● WHAT YOU SHOULD DO
Reproduce word for word everything in the RISC-V compliance article from "Allen Baum, system" down to "cooperative ecosystem development.".

● TEXT SECTION
========================================

In the x86 world, one operating system image can usually run on all hardware thanks to clearly defined instruction sets, hardware and software requirements. Arm provides most flexibility in terms of peripherals, while having a fixed set of intrusions for a given architecture (e.g. Armv8, Armv7…), and this lead to fragmentation, so that in the past you had to customize your software with board files and other tweaks, and provide one binary per board, leading to lots of fragmentation. With device trees, things improved a bit, but there are still few images that will run on multiple boards without modifications.
RISC-V provides even more flexibility that Arm since you can mess up with the instructions set with designers able to add or remove instructions as they see fit for their application. One can easily imagine how this can lead to a complete mess with binary code only running on a subset of RISC-V platforms, and lots of compiler options to build the code for a particular RISC-V SoC.
Brian Bailey, Technology Editor/EDA for Semiconductor Engineering, goes into details about the challenges of RISC-V compliance in details, and I’ll try to summarize the key points in this post.
Allen Baum, system architect at Esperanto Technologies and chair of the RISC-V Compliance Task Group explains:
RISC-V is an open-source standard ISA with exceptional modularity and extensibility. Anyone can build an implementation and there are no license fees, except for commercial use of the trademarks.
…
Implementers are free to add custom extensions to boost capabilities and performance, while at the same time don’t have to include features that aren’t needed
…
Unconstrained flexibility, however, can lead to incompatibilities that could fragment the customer base and eliminate the incentives for cooperative ecosystem development.
That defines the issue, especially RISC-V is not controlled by one or two companies in like Arm and x86 worlds. Multiple companies will be designing their own RISC-V products, so they’ll each have to make sure their implementation complies with the specification. That’s why the RISC-V Compliance Task Group is working on developing RISC-V compliance tests in order to define rules to ensure software compatibility.

========================================

● RECORDED INFORMATION
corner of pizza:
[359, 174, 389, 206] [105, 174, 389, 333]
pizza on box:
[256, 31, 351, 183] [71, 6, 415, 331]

========================================

● YOUR RESPONSE
Allen Baum, system architect at Esperanto Technologies and chair of the RISC-V Compliance Task Group explains:
RISC-V is an open-source standard ISA with exceptional modularity and extensibility. Anyone can build an implementation and there are no license fees, except for commercial use of the trademarks.
…
Implementers are free to add custom extensions to boost capabilities and performance, while at the same time don’t have to include features that aren’t needed
…
Unconstrained flexibility, however, can lead to incompatibilities that could fragment the customer base and eliminate the incentives for cooperative ecosystem development.